07 fevereiro 2016

Mortos-vivos na paisagem tropical

Felipe A. P. L. Costa

Ao longo das últimas décadas, a destruição e a fragmentação de hábitats promovidas pela nossa espécie aceleraram em muito as taxas naturais de extinção – tanto o desaparecimento de populações locais como a extinção global de espécies. No atual ritmo de destruição, em breve a paisagem tropical será formada por umas poucas ilhas de vegetação nativa mergulhadas em uma matriz de áreas empobrecidas ou degradadas – e.g., pequenos remanescentes florestais cercados por extensas áreas de pastagens.

De modo semelhante ao que acontece com as ilhas oceânicas, o tamanho e o grau de isolamento desses fragmentos afetam em cheio a biodiversidade e o tempo de persistência das espécies que sobrevivem dentro deles. O pior dos mundos para uma ilha de vegetação é ela ser pequena e estar longe de outras áreas semelhantes, pois a perda de espécies é mais rápida e fácil em fragmentos pequenos e isolados, ao mesmo tempo em que a recolonização se torna mais lenta e difícil [...].

Todavia, se por um lado a destruição física de hábitats tem um impacto mais ou menos imediato sobre populações e comunidades ecológicas, as consequências negativas da fragmentação nem sempre são óbvias e, portanto, nem sempre são percebidas com facilidade e rapidez [...]. Grandes vertebrados terrestres, por exemplo, podem desaparecer logo após a fragmentação de seu hábitat; em outros casos, porém, os efeitos demoram a surgir, dando a falsa e perigosa impressão de que muitas espécies conseguirão persistir, mais do que de fato termina ocorrendo. Equívocos desse tipo devem ser mais comuns com populações de organismos longevos, como árvores de grande porte.

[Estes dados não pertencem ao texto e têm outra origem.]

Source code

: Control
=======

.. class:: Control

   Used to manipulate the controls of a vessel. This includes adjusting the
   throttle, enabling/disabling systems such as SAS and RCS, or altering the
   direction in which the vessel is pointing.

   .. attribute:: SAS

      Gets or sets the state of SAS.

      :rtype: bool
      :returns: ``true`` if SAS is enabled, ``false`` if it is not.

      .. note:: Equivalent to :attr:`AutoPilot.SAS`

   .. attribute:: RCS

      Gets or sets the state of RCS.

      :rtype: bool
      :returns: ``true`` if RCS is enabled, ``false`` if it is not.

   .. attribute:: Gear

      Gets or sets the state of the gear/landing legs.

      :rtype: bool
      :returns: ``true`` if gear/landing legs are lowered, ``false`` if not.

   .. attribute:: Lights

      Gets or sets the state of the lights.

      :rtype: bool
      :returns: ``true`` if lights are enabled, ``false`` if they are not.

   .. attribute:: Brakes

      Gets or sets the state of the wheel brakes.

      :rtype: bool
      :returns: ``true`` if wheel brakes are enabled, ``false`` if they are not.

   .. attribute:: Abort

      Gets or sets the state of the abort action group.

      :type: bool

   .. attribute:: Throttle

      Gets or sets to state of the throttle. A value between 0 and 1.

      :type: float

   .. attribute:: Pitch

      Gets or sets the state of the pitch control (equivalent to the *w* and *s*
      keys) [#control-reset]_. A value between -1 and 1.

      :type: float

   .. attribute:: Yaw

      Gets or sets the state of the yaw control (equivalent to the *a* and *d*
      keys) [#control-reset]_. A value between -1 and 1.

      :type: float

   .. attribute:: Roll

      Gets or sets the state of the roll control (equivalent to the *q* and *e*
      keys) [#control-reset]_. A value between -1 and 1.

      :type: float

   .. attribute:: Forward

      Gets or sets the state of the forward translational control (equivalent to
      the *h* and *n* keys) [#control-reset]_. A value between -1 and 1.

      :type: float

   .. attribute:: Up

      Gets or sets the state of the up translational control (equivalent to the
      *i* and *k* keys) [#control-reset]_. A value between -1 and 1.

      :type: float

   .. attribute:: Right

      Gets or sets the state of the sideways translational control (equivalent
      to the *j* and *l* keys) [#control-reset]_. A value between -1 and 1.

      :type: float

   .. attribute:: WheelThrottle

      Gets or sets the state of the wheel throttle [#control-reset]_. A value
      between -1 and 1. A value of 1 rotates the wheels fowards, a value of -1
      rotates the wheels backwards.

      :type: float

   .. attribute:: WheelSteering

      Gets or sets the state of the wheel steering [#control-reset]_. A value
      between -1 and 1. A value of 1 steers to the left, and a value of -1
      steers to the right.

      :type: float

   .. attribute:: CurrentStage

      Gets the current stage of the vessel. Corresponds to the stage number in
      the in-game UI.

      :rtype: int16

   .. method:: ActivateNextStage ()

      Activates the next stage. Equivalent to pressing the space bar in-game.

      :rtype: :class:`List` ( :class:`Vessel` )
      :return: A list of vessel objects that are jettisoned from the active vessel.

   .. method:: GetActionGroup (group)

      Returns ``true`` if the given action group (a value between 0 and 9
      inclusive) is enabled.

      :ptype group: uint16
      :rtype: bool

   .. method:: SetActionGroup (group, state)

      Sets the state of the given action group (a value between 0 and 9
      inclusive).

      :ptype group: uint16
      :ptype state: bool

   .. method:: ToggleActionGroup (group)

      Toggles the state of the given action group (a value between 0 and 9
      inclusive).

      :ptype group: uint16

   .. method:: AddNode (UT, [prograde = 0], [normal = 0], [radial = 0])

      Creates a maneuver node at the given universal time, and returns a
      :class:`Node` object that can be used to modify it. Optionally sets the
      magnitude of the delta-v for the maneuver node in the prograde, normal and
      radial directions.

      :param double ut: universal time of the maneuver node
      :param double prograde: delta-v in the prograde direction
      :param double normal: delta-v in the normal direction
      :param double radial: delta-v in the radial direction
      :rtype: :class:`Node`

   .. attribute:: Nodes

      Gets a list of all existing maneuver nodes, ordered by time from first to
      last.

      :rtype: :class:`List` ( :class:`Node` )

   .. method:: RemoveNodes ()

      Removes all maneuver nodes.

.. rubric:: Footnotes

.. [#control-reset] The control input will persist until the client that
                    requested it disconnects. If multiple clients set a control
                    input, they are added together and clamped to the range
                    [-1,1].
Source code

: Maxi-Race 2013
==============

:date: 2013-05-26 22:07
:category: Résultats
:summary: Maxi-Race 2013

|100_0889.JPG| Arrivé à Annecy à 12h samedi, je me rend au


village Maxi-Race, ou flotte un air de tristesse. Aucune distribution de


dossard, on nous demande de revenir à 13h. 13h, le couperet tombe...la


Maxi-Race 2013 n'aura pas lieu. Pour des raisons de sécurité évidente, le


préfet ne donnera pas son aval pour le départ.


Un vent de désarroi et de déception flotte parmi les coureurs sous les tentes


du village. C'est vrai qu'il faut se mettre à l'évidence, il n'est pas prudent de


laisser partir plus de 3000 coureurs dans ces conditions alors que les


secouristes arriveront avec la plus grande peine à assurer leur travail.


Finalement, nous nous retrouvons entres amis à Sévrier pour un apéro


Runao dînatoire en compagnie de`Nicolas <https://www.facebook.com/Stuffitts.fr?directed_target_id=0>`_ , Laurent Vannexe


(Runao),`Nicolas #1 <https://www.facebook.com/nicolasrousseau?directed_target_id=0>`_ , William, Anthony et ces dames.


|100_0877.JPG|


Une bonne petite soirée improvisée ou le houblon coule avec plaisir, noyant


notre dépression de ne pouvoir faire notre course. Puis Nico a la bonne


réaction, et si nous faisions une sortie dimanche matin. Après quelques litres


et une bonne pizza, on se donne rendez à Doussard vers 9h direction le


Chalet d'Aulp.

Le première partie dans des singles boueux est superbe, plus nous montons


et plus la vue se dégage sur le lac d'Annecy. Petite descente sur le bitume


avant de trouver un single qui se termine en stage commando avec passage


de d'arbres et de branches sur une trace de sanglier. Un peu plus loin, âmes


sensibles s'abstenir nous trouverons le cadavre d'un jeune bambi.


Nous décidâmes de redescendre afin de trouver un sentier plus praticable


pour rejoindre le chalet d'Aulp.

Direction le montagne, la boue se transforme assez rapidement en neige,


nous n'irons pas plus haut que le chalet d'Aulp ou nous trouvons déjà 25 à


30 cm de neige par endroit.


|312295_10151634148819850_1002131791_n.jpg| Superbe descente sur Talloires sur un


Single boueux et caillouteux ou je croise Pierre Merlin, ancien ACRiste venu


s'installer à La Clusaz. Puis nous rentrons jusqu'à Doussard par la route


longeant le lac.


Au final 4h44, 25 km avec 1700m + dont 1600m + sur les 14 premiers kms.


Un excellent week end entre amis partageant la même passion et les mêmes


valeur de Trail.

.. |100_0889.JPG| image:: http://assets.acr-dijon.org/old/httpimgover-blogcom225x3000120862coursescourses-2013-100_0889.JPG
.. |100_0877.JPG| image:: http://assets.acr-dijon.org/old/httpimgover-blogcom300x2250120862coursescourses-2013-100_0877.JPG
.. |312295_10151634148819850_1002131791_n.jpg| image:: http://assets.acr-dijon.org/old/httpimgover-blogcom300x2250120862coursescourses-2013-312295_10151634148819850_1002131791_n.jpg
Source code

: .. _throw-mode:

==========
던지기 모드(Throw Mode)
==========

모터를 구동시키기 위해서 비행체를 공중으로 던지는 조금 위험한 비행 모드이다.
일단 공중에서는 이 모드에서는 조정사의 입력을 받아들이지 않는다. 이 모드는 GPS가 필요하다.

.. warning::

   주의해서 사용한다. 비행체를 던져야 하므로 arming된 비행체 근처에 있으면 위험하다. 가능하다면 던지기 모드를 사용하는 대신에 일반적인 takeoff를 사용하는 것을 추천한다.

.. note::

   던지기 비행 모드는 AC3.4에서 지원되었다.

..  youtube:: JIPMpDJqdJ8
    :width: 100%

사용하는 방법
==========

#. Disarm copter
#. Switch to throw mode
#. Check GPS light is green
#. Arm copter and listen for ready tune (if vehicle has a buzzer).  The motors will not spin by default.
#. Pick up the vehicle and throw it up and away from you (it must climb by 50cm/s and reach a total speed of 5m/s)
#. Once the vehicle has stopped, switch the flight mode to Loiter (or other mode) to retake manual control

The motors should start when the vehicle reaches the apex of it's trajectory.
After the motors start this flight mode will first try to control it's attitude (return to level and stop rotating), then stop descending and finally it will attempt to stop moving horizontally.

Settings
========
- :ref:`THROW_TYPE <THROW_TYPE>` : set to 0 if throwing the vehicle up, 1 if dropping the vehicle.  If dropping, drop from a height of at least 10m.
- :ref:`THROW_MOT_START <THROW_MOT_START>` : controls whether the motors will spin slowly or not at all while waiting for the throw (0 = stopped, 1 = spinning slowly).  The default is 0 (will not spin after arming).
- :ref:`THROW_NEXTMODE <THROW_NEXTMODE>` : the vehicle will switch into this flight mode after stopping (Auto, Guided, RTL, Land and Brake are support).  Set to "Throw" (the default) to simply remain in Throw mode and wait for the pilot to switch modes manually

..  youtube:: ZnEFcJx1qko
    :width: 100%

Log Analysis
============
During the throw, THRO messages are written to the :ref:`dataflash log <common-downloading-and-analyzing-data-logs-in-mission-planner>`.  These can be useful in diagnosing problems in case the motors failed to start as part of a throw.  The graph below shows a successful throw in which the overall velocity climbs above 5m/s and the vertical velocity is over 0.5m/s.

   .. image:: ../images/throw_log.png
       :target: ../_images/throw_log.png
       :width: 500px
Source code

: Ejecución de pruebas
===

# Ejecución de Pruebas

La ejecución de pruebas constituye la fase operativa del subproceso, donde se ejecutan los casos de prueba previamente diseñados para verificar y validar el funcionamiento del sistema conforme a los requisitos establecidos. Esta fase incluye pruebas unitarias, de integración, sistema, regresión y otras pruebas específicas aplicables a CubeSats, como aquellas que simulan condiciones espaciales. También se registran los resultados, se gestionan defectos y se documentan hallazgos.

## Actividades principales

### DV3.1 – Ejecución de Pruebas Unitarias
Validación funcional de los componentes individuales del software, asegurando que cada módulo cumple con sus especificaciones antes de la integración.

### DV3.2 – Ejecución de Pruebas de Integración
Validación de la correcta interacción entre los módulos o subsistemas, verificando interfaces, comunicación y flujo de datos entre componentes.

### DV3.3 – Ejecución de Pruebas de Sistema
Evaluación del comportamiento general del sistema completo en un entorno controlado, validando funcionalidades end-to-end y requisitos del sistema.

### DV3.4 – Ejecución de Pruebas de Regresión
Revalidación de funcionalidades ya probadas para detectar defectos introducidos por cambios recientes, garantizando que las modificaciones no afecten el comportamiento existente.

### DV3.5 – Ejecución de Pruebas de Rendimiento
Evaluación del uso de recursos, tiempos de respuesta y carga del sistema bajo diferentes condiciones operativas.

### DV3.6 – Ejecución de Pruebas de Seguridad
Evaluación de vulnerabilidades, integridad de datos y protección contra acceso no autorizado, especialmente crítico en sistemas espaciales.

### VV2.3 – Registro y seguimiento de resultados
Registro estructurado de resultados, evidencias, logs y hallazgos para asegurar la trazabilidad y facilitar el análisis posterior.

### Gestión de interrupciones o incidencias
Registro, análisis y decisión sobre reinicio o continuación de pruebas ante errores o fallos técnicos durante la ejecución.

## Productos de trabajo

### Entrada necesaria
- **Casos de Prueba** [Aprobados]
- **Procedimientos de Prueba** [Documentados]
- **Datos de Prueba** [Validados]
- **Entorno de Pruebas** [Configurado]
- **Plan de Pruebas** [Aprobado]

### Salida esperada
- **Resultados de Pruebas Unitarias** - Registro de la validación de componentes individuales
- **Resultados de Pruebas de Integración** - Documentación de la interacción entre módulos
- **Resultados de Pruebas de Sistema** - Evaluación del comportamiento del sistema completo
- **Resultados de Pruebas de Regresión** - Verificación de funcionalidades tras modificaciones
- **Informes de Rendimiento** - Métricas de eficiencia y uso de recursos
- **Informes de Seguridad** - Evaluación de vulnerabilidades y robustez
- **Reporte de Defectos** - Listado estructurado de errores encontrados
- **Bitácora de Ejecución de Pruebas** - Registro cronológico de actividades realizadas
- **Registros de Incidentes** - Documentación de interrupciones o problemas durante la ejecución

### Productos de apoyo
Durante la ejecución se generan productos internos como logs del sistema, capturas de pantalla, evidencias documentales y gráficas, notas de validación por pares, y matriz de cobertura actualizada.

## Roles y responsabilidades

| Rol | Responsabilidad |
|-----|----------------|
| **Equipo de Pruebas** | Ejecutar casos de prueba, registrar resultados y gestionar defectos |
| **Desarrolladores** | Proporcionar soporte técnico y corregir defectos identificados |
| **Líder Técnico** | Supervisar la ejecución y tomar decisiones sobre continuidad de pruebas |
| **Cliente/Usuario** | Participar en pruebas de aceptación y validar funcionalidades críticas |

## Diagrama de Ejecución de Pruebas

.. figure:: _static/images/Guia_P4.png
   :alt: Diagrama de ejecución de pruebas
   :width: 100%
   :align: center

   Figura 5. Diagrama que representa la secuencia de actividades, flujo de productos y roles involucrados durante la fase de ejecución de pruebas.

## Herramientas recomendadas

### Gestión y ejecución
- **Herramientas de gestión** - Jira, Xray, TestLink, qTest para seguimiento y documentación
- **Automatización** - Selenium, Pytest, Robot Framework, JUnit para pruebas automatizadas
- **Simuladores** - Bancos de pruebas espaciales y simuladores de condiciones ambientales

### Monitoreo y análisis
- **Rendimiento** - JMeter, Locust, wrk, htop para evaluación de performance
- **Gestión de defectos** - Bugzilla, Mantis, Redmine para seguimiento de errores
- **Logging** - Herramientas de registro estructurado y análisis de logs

Uma análise populacional com base apenas na presença de árvores adultas, por exemplo, pode ser enganosa. O exame de certos atributos (sistema reprodutivo, grau de tolerância ao endocruzamento etc.) das espécies presentes e das novas circunstâncias ecológicas (ausência de polinizadores ou de dispersores, elevação na taxa de mortalidade etc.) pode revelar que o fragmento remanescente é, apesar de uma boa aparência geral, habitado por inúmeros ‘mortos-vivos’: árvores adultas, vivas e fisiologicamente sadias, mas que não conseguem mais produzir seus próprios descendentes. Assim, as árvores não conseguem florescer; se florescem, não conseguem frutificar; se frutificam, suas sementes não são espalhadas; se são espalhadas, as sementes não mais encontram locais propícios para germinar e se estabelecer...
[...]

Fonte: Costa, F. A. P. L. 2014. Ecologia, evolução & o valor das pequenas coisas, 2ª edição. Viçosa, Edição do Autor.